Report every line of the entries that contains the word "para".

§ **STORED DATA**:
• • • • • • •
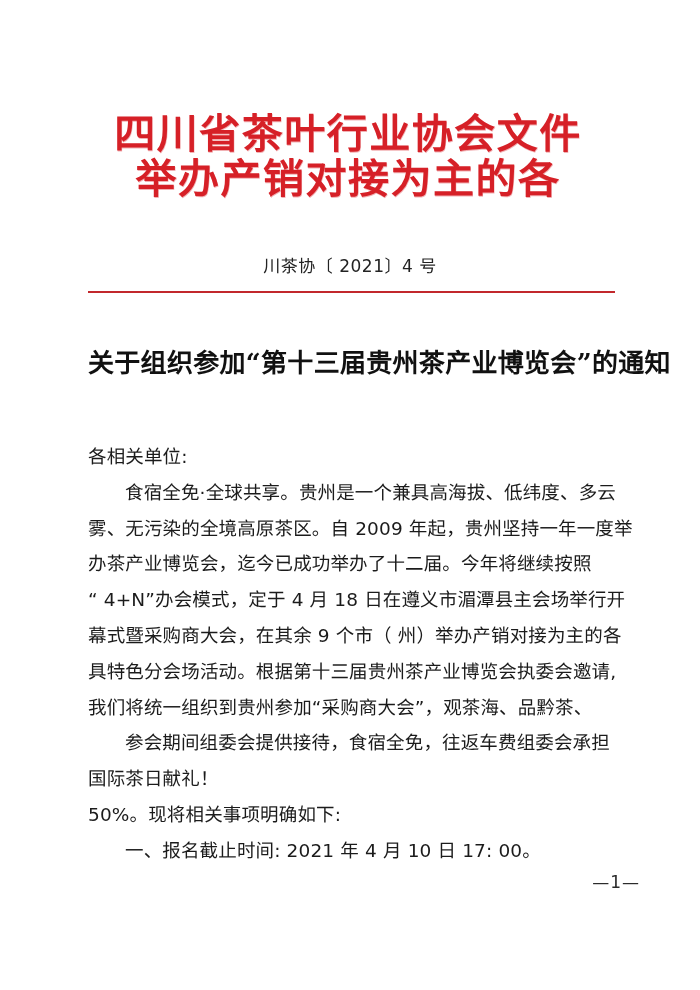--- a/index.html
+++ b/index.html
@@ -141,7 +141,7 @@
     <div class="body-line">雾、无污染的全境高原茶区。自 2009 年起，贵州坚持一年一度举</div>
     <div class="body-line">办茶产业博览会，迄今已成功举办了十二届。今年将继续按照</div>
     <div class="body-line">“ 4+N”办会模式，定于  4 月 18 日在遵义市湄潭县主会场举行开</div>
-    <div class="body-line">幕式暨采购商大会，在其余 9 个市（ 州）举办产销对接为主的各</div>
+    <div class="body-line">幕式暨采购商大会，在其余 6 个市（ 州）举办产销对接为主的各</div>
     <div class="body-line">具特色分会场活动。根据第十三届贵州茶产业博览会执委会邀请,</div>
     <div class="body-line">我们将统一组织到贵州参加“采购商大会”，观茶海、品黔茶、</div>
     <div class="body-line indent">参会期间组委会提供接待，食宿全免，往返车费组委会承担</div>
• • • • • • •
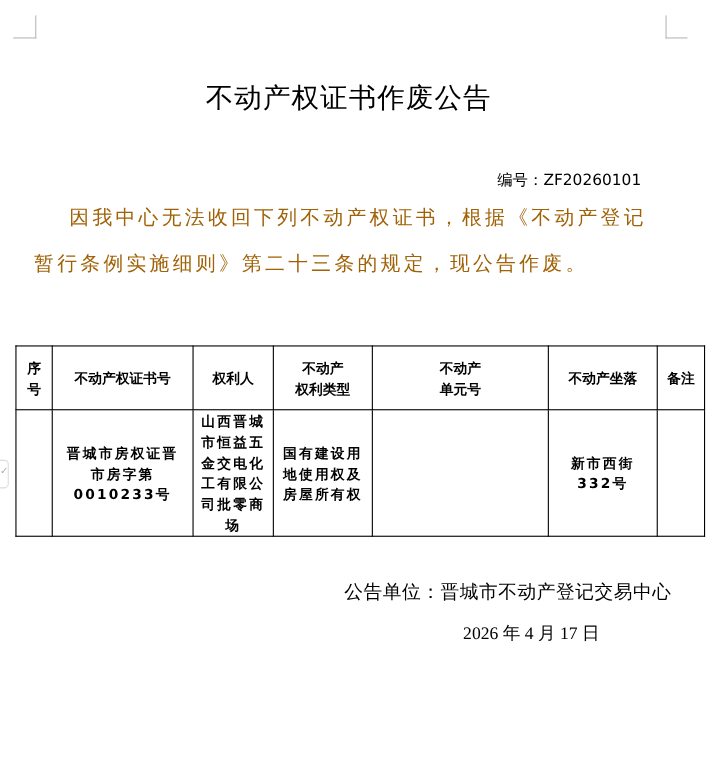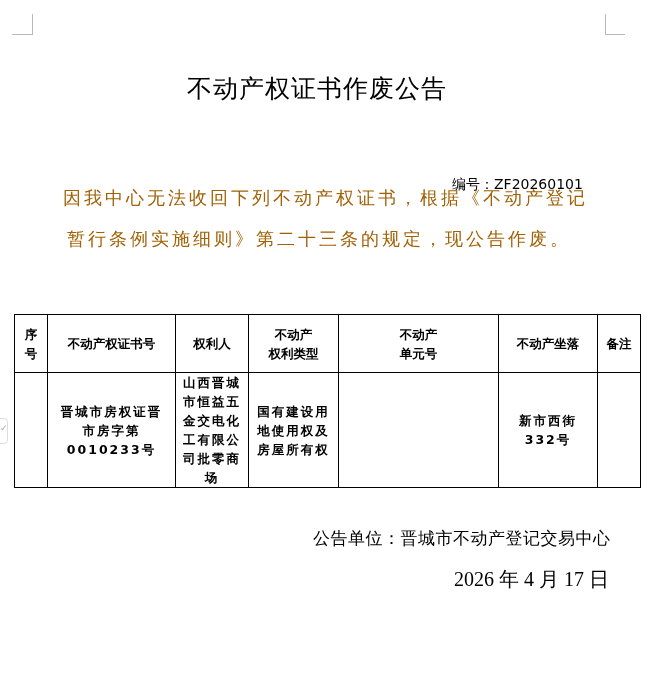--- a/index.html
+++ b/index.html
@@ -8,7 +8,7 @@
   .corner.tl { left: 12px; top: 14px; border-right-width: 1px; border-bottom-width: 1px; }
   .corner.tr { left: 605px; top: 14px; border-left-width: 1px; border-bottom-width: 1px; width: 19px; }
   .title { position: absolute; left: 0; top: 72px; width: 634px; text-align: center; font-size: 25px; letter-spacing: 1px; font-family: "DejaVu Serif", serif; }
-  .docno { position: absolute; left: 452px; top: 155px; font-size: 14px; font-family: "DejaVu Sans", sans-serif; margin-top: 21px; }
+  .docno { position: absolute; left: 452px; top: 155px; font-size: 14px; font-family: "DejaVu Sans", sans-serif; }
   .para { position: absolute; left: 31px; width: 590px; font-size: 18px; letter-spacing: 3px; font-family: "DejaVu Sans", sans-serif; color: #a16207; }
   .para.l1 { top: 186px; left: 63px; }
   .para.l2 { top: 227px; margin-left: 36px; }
• • • • • • •
§ **FINISHED TASK**:
   .para { position: absolute; left: 31px; width: 590px; font-size: 18px; letter-spacing: 3px; font-family: "DejaVu Sans", sans-serif; color: #a16207; }
   .para.l1 { top: 186px; left: 63px; }
   .para.l2 { top: 227px; margin-left: 36px; }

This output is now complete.